Ci sono persone con cui mi piace molto parlare di musica. Una di queste è Lorenzo Piccone, ventottenne chitarrista e cantautore di Albissola Marina, in Liguria, che in questi giorni ha pubblicato il suo disco d'esordio intitolato "Soul searching". Lorenzo, oltre ad essere un ottimo musicista, è prima di tutto un grande appassionato, mosso dalla voglia di scoprire, di capire e apprendere, di guardare la musica da angolazioni differenti senza rinchiudersi tra inutili steccati di genere. Come peraltro è giusto che sia. In questi primi anni di carriera Piccone è stato coinvolto in diversi progetti musicali. Dal gruppo bluegrass The Blue Grasshoppers Band con cui ha suonato negli Stati Uniti e in Germania, alla collaborazione con il mandolinista Carlo Aonzo con cui ha registrato l'ottimo disco "A Mandolin Journey", dal duo con il chitarrista Claudio Bellato al trio con Francesco e Giorgio Bellia (New Trolls, Dolcenera). Esperienze che hanno contribuito alla crescita di questo artista che si è affacciato sul mercato discografico in questi giorni con "Soul searching", un disco cantautorale che "raccoglie" quello che Piccone ha incontrato e ascoltato nel suo percorso artistico. E così, nei dodici brani proposti si possono apprezzare contaminazioni di ritmi africani, suggestioni hawaiane, incursioni blues, armonie west coast, soul e anche un episodio reggae. Tra i brani più riusciti c'è sicuramente “Haze”, canzone dall’ampio respiro in cui le percussioni rivestono un ruolo importante. “I am alive” è una ballad piacevolissima che richiama sonorità anni Settanta ma è "The wind" la gemma di questo disco. Una canzone che nella sua semplicità cattura l'attenzione dell'ascoltatore e che per Piccone può essere un ottimo punto di partenza per un prossimo progetto. Belle anche le atmosfere di "Soul searching", il soul di "Turning back", la springsteeniana "Close to the blue".

**DATI RIPORTATI**
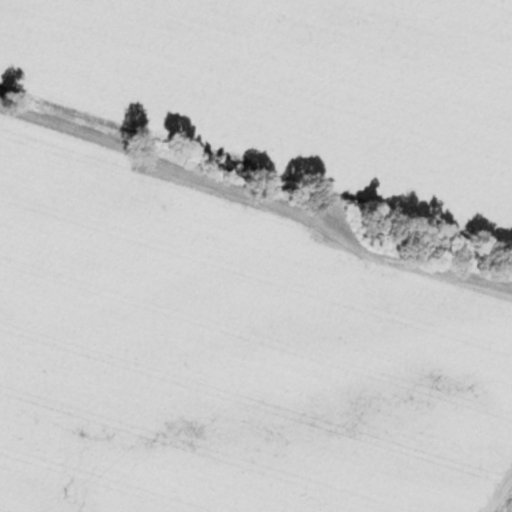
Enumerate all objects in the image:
road: (256, 192)
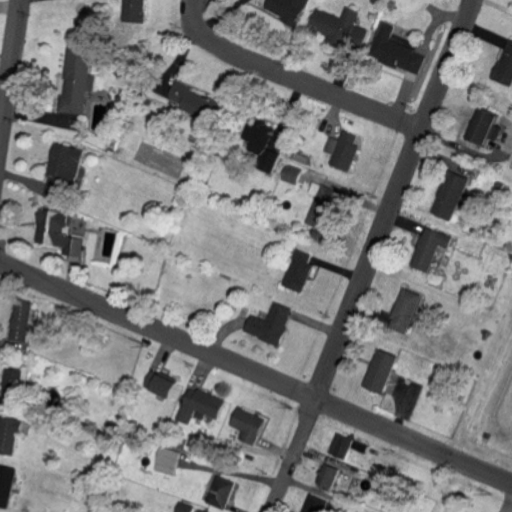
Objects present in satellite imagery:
road: (188, 2)
building: (288, 8)
building: (135, 10)
building: (340, 27)
building: (398, 50)
building: (505, 66)
building: (77, 79)
building: (200, 103)
building: (487, 125)
building: (264, 143)
building: (345, 149)
building: (64, 172)
building: (298, 175)
building: (454, 194)
building: (327, 206)
building: (61, 231)
building: (431, 247)
road: (372, 256)
building: (300, 270)
building: (406, 310)
building: (23, 320)
building: (272, 324)
building: (382, 371)
road: (256, 377)
building: (162, 383)
building: (14, 387)
building: (200, 405)
building: (249, 425)
building: (9, 434)
building: (343, 446)
building: (168, 460)
building: (330, 473)
building: (6, 484)
building: (222, 492)
building: (316, 505)
building: (189, 509)
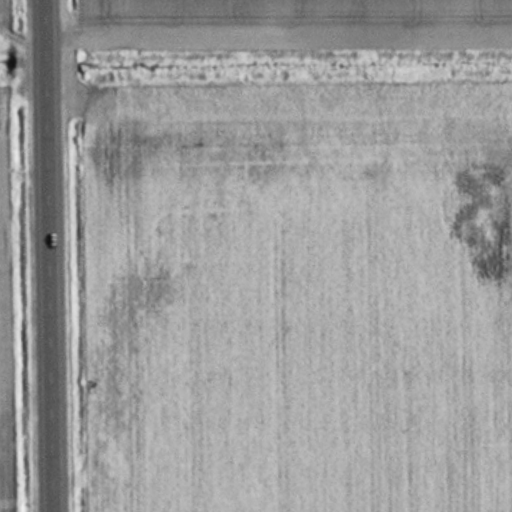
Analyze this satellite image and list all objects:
road: (54, 255)
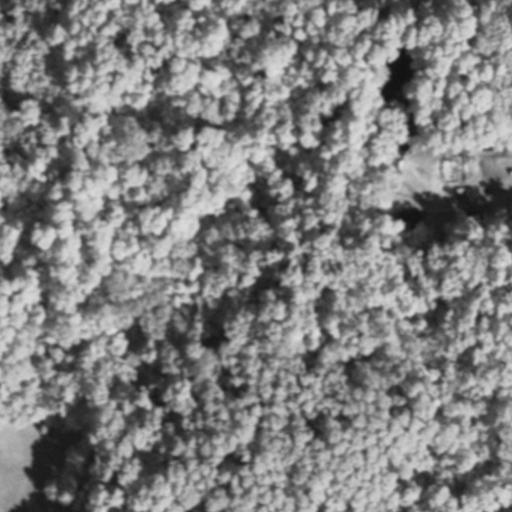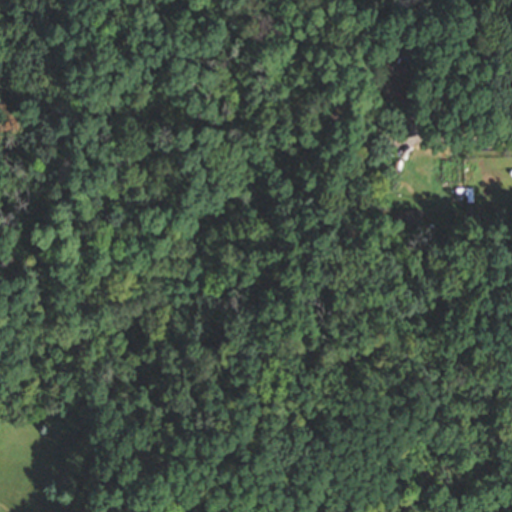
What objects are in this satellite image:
building: (393, 73)
building: (393, 73)
building: (411, 219)
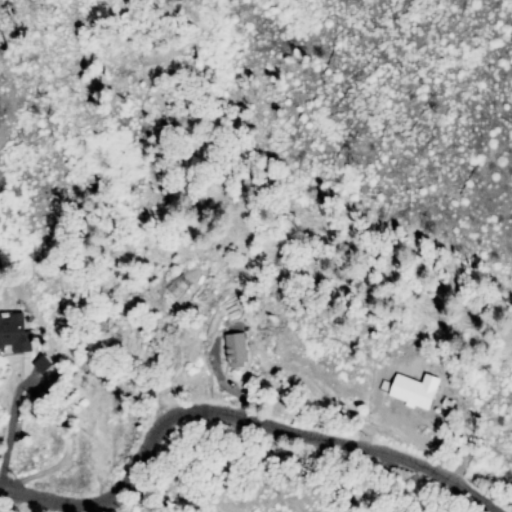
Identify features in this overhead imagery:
building: (14, 333)
building: (14, 340)
building: (233, 347)
building: (223, 354)
building: (39, 364)
building: (390, 383)
road: (237, 418)
road: (13, 438)
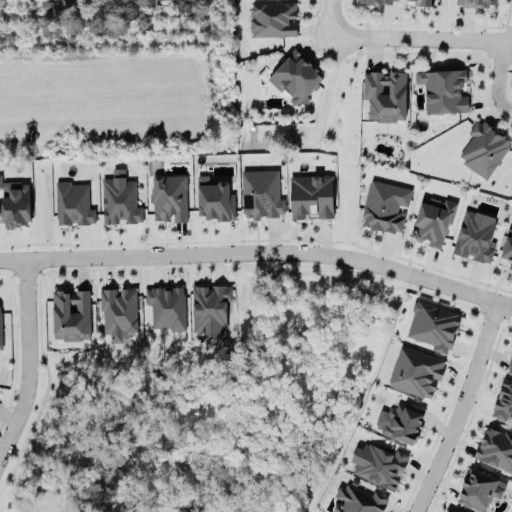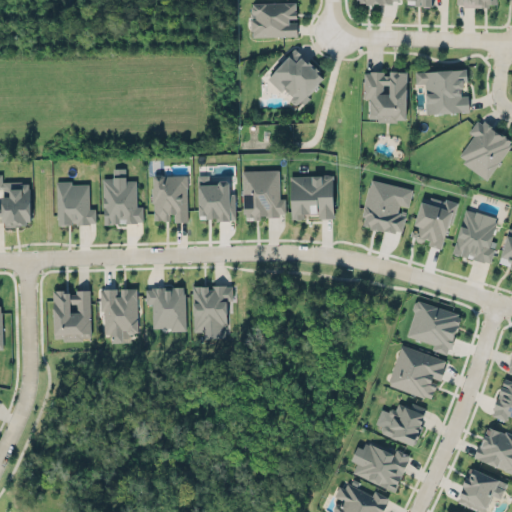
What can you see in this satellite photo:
building: (422, 1)
building: (474, 1)
road: (331, 15)
building: (273, 17)
building: (273, 19)
road: (425, 38)
road: (412, 52)
building: (296, 74)
building: (296, 77)
road: (500, 79)
building: (443, 88)
building: (443, 90)
building: (386, 93)
building: (386, 94)
building: (485, 147)
building: (484, 148)
building: (261, 191)
building: (215, 193)
building: (262, 193)
building: (170, 195)
building: (311, 195)
building: (170, 197)
building: (215, 198)
building: (120, 199)
building: (120, 199)
building: (15, 202)
building: (74, 202)
building: (73, 203)
building: (385, 205)
building: (434, 219)
building: (433, 221)
building: (475, 234)
building: (475, 236)
building: (507, 247)
building: (507, 249)
road: (259, 250)
building: (120, 307)
building: (167, 307)
building: (210, 307)
building: (211, 309)
building: (72, 312)
building: (119, 312)
building: (72, 314)
road: (37, 320)
building: (433, 325)
building: (0, 328)
road: (27, 358)
building: (510, 364)
building: (509, 365)
building: (416, 369)
building: (416, 371)
building: (504, 399)
building: (503, 401)
road: (460, 408)
building: (404, 420)
building: (402, 421)
building: (496, 446)
building: (495, 448)
building: (379, 463)
building: (379, 464)
building: (480, 487)
building: (479, 489)
building: (358, 499)
building: (358, 500)
building: (455, 510)
building: (448, 511)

**COMPITI DA SVOLGERE**
[1] Quale brano la recensione indica come la gemma del disco "Soul searching"?
[2] Individua tutte le righe delle voci che contengono la parola "What" e trascrivile.

**RISULTATI PER COMPITO**
[1] "The wind".

[2]
What objects are in this satellite image:
What can you see in this satellite photo:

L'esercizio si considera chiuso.